Computability and continuity

Question

Say $L_1$ and $L_2$ are computable languages. Let $f$ be a function $L_1 \rightarrow L_2$. Let $C$ be the statement, "if $l \subseteq L_2$ and $l$ is a computable language, the preimage $f^{-1}(l)$ is a computable language." Does $C$ imply that $f$ is necessarily a computable function?

$C$ is similar to the topological concept of continuity; a function $g$ between topological spaces is continuous if, for each open set $S$ in the codomain of $g$, $g^{-1}(S)$ is an open set in the domain. Here "open sets" have been replaced with "computable languages." (Computable languages can't actually be considered open sets here, because they aren't closed under infinite union.)

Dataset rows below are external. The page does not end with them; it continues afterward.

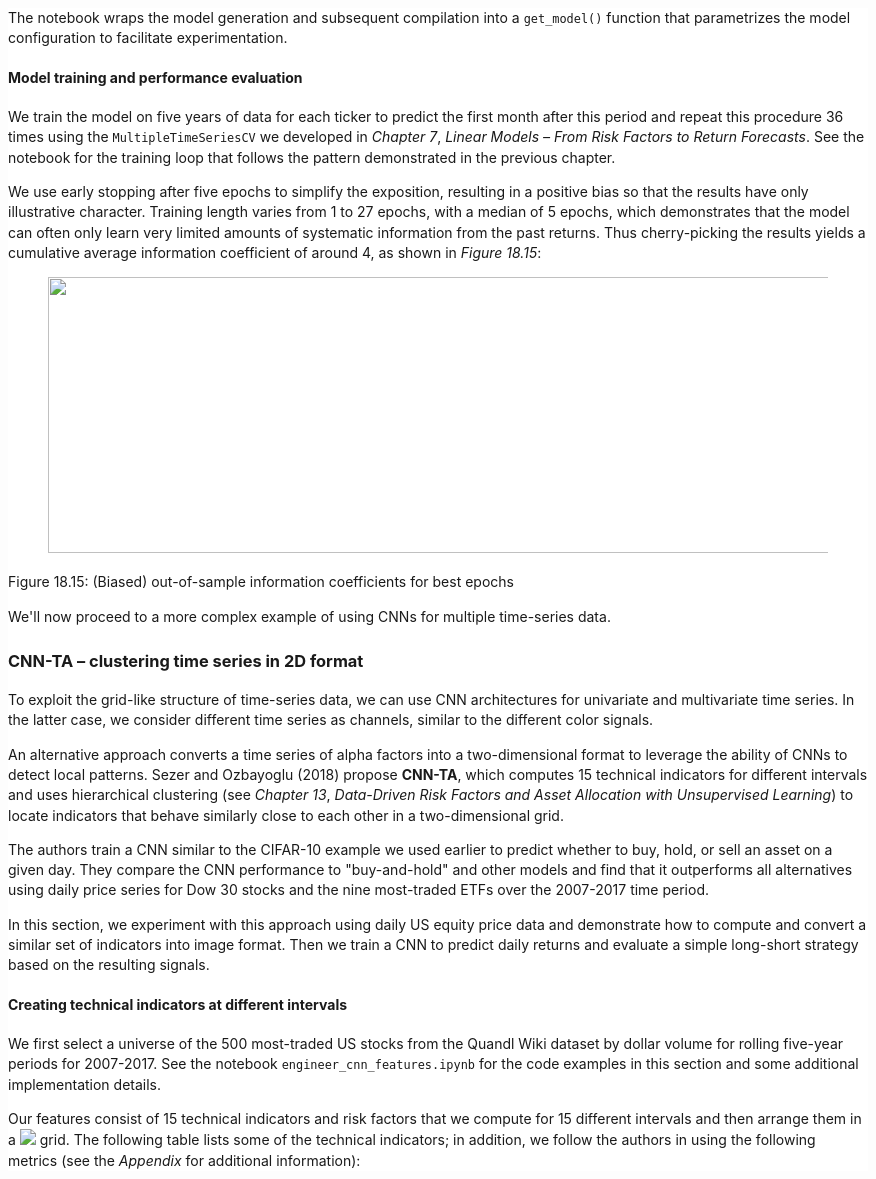 The notebook wraps the model generation and subsequent compilation into a `get_model()` function that parametrizes the model configuration to facilitate experimentation.

#### Model training and performance evaluation <a href="#idparadest-737" id="idparadest-737"></a>

We train the model on five years of data for each ticker to predict the first month after this period and repeat this procedure 36 times using the `MultipleTimeSeriesCV` we developed in _Chapter 7_, _Linear Models – From Risk Factors to Return Forecasts_. See the notebook for the training loop that follows the pattern demonstrated in the previous chapter.

We use early stopping after five epochs to simplify the exposition, resulting in a positive bias so that the results have only illustrative character. Training length varies from 1 to 27 epochs, with a median of 5 epochs, which demonstrates that the model can often only learn very limited amounts of systematic information from the past returns. Thus cherry-picking the results yields a cumulative average information coefficient of around 4, as shown in _Figure 18.15_:

<figure><img src="https://learning.oreilly.com/api/v2/epubs/urn:orm:book:9781839217715/files/Images/B15439_18_15.png" alt="" height="276" width="828"><figcaption></figcaption></figure>

Figure 18.15: (Biased) out-of-sample information coefficients for best epochs

We'll now proceed to a more complex example of using CNNs for multiple time-series data.

### CNN-TA – clustering time series in 2D format <a href="#idparadest-738" id="idparadest-738"></a>

To exploit the grid-like structure of time-series data, we can use CNN architectures for univariate and multivariate time series. In the latter case, we consider different time series as channels, similar to the different color signals.

An alternative approach converts a time series of alpha factors into a two-dimensional format to leverage the ability of CNNs to detect local patterns. Sezer and Ozbayoglu (2018) propose **CNN-TA**, which computes 15 technical indicators for different intervals and uses hierarchical clustering (see _Chapter 13_, _Data-Driven Risk Factors and Asset Allocation with Unsupervised Learning_) to locate indicators that behave similarly close to each other in a two-dimensional grid.

The authors train a CNN similar to the CIFAR-10 example we used earlier to predict whether to buy, hold, or sell an asset on a given day. They compare the CNN performance to "buy-and-hold" and other models and find that it outperforms all alternatives using daily price series for Dow 30 stocks and the nine most-traded ETFs over the 2007-2017 time period.

In this section, we experiment with this approach using daily US equity price data and demonstrate how to compute and convert a similar set of indicators into image format. Then we train a CNN to predict daily returns and evaluate a simple long-short strategy based on the resulting signals.

#### Creating technical indicators at different intervals <a href="#idparadest-739" id="idparadest-739"></a>

We first select a universe of the 500 most-traded US stocks from the Quandl Wiki dataset by dollar volume for rolling five-year periods for 2007-2017. See the notebook `engineer_cnn_features.ipynb` for the code examples in this section and some additional implementation details.

Our features consist of 15 technical indicators and risk factors that we compute for 15 different intervals and then arrange them in a ![](https://learning.oreilly.com/api/v2/epubs/urn:orm:book:9781839217715/files/Images/B15439\_18\_024.png) grid. The following table lists some of the technical indicators; in addition, we follow the authors in using the following metrics (see the _Appendix_ for additional information):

The converse, "$f$ is computable implies $C$," is easily proved. If $f$ is computable, and $l$ is a computable language that's a subset of $L_2$, then let $l' = f^{-1}(l)$. You can computably tell whether something is in $l'$ by first mapping it through $f$ and asking if the result is in $l$. So $l'$ must be a computable language, proving $C$.

Answer 1

Let $L_1 = L_2 = \mathbb{N}$ and let $M \subseteq \mathbb{N}$ be a maximal set and let $L = \mathbb{N} \setminus M$ be its complement. Recall that $L$ is infinite, and that every computably enumerable (c.e.) subset $S \subseteq \mathbb{N}$ contains either finitely many elements of $L$ or all but finitely many elements of $L$.

Let $f : \mathbb{N} \to \mathbb{N}$ be an enumeration of $L$ without repetitions. The map $f$ is not computable, or else $M$ would be a computable subset of $\mathbb{N}$, which a maximal set is not.

We claim that $f$ is a counter-example to your question. Consider any c.e. subset $S \subseteq \mathbb{N}$:

1. If $S \cap L$ is finite then $f^{-1}(S) = f^{-1}(S \cap L)$ is finite (as $f$ is injective) and therefore a computable set.
2. If $S \cap L$ contains all but finitely many elements of $L$ then $f^{-1}(S) = f^{-1}(S \cap L)$ contains all but finitely many elements of $\mathbb{N}$, therefore it is a computable set.

In your question you hint at the analogy between computability and continuity. Indeed there is one, but we need to be a bit more sensitive about computability. Let $$\mathcal{E} = \{S \subseteq \mathbb{N} \mid \text{$S$ is c.e.}\}$$ be the set of all c.e. subsets of $\mathbb{N}$, and let $W : \mathbb{N} \to \mathcal{E}$ be a standard enumeration of c.e. sets. We can think of $\mathcal{E}$ as the "computably open" subsets of $\mathbb{N}$. Indeed, they're closed under finite intersections and unions of computable families.

Say that a map $F : \mathcal{E} \to \mathcal{E}$ is computable if there exists a computable $r : \mathbb{N} \to \mathbb{N}$ such that $F(W_n) = W_{r(n)}$ for all $n \in \mathbb{N}$. (This is just the standard notion of computability for numbered sets.)

Your question can be rectified into a theorem like this (I just inserted the emphasized "computable"):

Theorem: A map $f : \mathbb{N} \to \mathbb{N}$ is computable if, and only if, its inverse image map $f^{-1} : \mathcal{P}(\mathbb{N}) \to \mathcal{P}(\mathbb{N})$ restricts to a computable map $f^{-1} : \mathcal{E} \to \mathcal{E}$.

I will leave the (easy) proof as an exercise. The above can easily be generalized from number-theoretic maps to languages.